Citation : 2022 Latest Caselaw 3822 UK
Judgement Date : 29 November, 2022
IN THE HIGH COURT OF UTTARAKHAND AT NAINITAL
Criminal Revision No. 186 of 2017
Santosh Singh ....Revisionist
Vs.
Panjab Seeds Corporation and Another ..... Respondents
Presents:-
None for the revisionist.
Mr. B.P.S. Mer, A.G.A. for the State.
Mr. Saurabh Kumar Pandey, Advocate for the respondent no. 1.
JUDGMENT
Hon'ble Ravindra Maithani, J. (Oral)
The challenge in this revision is made to
the following:-
(i) Judgment and order dated
05.05.2016, passed in Criminal Case
No.752 of 2013, Panjab Seeds Corporation
Vs. Santosh Singh, by the court of
Additional Chief Judicial Magistrate,
Ramnagar, Nainital ("the case"). By it, the
revisionist has been convicted under
Section 138 of the Negotiable Instruments
Act, 1881 ("the Act") and sentenced to two
years rigorous imprisonment with a fine of
Rs. 34,10,000/-. There are other directions
as well for payment of compensation, and;
(ii) Judgment and order dated
31.05.2017, passed in Criminal Appeal
No.58 of 2016, Santosh Singh Vs. Panjab
Seeds Corporation, by the court of
Additional Sesisons Judge, Ramnagar,
District Nainital ("the appeal"). By it, the
judgment and order dated 05.05.2016,
passed in the case, has been upheld.
2. The revisionist has not been appearing in
this revision. The revision was admitted on 06.07.2017.
Since it is an admitted revision, it has to be decided
irrespective of the absence of the revisionist.
-*-
• Required work:
Reproduce the part of the court judgment starting at "Citation : 2022" and ending at "for the State.". The rows that follow come from a separate source, not from the judgment.

• Entries supplied:
-*-
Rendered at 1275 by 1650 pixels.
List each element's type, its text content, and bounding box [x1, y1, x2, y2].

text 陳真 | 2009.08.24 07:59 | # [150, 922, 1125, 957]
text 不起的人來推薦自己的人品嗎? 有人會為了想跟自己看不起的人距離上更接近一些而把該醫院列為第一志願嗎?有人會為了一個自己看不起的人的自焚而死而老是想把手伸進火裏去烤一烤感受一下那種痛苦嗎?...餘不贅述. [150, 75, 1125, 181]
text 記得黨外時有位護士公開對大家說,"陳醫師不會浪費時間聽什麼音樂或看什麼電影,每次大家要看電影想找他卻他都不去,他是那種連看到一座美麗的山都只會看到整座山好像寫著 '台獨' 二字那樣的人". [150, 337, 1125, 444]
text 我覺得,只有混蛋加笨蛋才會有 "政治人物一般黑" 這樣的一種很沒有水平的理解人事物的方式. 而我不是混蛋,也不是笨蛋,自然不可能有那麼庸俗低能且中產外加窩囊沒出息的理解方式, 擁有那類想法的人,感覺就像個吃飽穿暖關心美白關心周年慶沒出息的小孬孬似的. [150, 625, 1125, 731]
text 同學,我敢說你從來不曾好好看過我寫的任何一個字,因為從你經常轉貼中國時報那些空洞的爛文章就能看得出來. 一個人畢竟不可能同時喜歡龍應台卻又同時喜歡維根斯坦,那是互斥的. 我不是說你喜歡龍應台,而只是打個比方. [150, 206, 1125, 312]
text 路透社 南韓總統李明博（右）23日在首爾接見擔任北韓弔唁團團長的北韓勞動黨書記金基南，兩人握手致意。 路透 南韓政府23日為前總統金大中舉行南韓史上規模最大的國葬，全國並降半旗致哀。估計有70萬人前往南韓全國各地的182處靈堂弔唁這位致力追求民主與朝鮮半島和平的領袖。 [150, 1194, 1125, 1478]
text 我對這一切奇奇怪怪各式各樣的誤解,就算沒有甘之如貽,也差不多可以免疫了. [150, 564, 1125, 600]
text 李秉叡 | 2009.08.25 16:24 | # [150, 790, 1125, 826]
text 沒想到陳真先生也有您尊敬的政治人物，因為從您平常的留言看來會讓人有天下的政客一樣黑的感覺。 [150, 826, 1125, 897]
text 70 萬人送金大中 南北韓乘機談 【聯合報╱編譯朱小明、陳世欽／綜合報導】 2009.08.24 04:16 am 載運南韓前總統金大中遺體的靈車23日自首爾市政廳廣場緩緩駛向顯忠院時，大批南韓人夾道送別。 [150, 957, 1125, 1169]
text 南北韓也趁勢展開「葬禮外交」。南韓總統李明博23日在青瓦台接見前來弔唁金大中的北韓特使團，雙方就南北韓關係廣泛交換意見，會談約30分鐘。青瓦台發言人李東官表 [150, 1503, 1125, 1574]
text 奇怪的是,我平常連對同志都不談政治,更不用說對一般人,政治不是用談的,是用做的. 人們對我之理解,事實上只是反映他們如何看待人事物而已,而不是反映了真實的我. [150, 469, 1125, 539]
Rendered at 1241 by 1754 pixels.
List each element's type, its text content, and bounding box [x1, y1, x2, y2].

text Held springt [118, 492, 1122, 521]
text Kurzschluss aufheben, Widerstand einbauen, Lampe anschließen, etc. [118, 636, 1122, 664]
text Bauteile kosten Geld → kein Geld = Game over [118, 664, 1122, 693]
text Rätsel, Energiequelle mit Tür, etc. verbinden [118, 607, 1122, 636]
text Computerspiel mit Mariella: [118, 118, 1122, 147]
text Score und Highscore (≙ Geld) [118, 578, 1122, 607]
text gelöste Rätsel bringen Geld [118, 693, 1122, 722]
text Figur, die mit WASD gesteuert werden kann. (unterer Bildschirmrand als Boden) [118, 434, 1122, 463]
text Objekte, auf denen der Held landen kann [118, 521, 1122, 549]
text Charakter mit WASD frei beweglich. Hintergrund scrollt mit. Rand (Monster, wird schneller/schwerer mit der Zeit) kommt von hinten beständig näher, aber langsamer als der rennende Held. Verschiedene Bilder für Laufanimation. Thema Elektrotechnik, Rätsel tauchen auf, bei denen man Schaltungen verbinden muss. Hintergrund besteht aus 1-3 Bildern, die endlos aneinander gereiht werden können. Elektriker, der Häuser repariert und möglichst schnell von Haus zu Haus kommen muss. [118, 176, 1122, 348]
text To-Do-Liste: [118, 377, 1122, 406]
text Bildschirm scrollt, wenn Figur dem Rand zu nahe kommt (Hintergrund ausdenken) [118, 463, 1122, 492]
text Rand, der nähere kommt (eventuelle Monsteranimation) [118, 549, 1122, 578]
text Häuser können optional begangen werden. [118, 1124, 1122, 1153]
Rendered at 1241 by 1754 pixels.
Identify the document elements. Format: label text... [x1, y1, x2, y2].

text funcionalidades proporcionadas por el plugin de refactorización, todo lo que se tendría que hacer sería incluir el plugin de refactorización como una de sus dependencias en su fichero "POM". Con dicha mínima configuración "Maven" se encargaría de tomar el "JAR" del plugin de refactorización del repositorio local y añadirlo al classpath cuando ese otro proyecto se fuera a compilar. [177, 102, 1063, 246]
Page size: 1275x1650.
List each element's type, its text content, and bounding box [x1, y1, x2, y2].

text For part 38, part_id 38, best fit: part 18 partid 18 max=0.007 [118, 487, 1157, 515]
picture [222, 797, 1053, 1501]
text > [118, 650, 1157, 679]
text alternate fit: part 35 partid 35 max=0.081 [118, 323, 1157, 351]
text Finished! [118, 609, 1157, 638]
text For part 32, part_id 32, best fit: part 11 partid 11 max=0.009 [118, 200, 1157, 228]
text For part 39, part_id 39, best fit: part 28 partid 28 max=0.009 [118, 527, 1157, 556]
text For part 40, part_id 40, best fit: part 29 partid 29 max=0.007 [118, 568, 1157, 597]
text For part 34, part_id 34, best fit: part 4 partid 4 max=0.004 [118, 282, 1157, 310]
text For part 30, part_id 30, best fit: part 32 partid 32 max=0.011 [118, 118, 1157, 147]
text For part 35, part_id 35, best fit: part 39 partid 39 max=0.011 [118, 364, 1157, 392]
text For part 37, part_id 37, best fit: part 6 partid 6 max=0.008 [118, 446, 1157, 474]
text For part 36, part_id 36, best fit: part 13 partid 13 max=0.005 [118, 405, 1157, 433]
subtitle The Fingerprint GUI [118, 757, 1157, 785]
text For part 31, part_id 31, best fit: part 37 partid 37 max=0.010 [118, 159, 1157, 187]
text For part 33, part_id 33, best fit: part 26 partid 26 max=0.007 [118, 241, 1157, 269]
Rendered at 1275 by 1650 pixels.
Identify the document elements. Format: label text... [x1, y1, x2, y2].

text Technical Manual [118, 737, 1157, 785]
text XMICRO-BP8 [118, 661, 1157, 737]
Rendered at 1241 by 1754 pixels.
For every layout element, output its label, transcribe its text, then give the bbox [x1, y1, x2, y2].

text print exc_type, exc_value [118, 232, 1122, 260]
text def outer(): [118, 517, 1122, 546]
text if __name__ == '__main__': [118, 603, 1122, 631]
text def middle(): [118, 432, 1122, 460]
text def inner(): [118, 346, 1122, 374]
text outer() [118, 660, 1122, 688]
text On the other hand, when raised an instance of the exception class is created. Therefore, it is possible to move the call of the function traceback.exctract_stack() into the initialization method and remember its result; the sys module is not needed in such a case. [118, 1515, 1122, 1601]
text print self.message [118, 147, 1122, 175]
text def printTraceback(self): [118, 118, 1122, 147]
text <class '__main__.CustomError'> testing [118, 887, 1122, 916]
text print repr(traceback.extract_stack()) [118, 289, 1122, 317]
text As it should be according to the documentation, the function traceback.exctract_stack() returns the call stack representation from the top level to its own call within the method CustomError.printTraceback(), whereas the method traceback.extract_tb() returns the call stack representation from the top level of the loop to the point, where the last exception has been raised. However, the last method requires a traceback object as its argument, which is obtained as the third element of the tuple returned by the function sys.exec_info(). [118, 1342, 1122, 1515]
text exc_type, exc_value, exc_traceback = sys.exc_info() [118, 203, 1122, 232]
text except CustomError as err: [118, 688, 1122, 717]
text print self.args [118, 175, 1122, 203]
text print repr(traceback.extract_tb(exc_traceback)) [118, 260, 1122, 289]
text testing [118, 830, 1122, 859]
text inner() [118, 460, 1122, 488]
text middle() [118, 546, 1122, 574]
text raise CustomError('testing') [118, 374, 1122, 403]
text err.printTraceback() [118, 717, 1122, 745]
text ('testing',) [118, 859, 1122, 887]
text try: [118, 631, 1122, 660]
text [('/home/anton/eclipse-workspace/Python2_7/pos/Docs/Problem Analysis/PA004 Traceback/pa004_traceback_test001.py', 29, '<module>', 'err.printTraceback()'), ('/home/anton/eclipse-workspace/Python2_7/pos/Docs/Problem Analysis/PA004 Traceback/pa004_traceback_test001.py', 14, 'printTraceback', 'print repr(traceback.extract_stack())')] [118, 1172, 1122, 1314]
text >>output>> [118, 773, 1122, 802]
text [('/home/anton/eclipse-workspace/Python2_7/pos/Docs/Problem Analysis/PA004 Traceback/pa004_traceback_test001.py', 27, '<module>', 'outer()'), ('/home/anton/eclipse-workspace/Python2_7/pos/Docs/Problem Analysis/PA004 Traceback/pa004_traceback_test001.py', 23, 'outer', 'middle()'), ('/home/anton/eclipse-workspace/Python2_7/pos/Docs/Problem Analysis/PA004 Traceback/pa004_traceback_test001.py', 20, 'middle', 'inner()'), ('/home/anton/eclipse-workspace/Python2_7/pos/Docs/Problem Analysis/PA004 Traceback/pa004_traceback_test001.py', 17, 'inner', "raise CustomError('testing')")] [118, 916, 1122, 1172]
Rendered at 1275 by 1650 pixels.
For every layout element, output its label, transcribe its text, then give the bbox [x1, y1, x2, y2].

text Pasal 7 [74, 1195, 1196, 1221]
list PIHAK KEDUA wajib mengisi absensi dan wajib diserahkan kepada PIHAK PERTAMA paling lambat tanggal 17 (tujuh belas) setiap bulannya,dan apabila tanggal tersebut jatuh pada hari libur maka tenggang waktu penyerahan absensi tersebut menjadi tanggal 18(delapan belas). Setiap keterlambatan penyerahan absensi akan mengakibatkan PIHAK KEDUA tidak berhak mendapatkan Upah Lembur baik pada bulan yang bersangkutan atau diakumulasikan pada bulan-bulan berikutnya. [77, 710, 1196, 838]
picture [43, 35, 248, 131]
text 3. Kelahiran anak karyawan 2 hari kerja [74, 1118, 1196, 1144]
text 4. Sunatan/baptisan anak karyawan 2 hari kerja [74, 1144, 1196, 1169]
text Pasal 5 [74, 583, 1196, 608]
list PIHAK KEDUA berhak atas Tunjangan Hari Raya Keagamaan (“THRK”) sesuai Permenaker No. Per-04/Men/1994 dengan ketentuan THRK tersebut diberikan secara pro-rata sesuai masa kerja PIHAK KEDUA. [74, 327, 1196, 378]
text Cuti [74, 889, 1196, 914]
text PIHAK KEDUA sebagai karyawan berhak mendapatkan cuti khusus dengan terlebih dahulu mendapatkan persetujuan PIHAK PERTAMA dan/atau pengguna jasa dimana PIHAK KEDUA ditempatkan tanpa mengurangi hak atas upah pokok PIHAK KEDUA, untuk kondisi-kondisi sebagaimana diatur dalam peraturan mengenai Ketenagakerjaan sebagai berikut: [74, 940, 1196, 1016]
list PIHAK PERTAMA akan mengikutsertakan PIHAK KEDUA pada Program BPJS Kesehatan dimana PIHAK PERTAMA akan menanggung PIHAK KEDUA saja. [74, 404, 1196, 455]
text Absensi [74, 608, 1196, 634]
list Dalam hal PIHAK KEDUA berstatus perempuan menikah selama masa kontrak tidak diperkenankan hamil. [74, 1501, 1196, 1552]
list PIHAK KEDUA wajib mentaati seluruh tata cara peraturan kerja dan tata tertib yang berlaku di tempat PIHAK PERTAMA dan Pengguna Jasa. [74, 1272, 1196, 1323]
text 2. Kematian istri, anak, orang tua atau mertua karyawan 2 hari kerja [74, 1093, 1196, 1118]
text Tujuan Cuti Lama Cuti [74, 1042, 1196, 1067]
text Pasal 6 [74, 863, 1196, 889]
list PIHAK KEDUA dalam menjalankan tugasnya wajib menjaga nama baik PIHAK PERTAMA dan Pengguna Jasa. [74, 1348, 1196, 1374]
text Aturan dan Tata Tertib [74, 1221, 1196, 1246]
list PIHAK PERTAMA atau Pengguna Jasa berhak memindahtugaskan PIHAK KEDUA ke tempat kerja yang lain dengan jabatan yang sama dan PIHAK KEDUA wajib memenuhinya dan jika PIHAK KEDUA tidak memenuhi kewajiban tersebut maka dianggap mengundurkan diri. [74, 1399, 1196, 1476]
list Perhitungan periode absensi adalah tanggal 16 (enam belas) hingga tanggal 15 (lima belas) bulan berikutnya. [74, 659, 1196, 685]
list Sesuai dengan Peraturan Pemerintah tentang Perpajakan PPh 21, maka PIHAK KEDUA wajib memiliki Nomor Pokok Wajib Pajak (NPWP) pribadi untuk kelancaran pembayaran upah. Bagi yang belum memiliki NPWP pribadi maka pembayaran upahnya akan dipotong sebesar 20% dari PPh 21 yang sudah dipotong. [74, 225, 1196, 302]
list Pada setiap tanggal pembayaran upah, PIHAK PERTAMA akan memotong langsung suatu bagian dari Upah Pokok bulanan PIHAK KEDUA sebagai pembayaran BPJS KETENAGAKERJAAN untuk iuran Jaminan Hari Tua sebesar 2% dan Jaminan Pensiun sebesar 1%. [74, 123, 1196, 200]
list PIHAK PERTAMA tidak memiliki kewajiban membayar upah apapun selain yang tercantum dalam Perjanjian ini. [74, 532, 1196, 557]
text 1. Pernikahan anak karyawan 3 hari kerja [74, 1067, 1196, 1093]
-*-
• Complete response:
Citation : 2022 Latest Caselaw 3822 UK
Judgement Date : 29 November, 2022
IN THE HIGH COURT OF UTTARAKHAND AT NAINITAL
Criminal Revision No. 186 of 2017
Santosh Singh ....Revisionist
Vs.
Panjab Seeds Corporation and Another ..... Respondents
Presents:-
None for the revisionist.
Mr. B.P.S. Mer, A.G.A. for the State.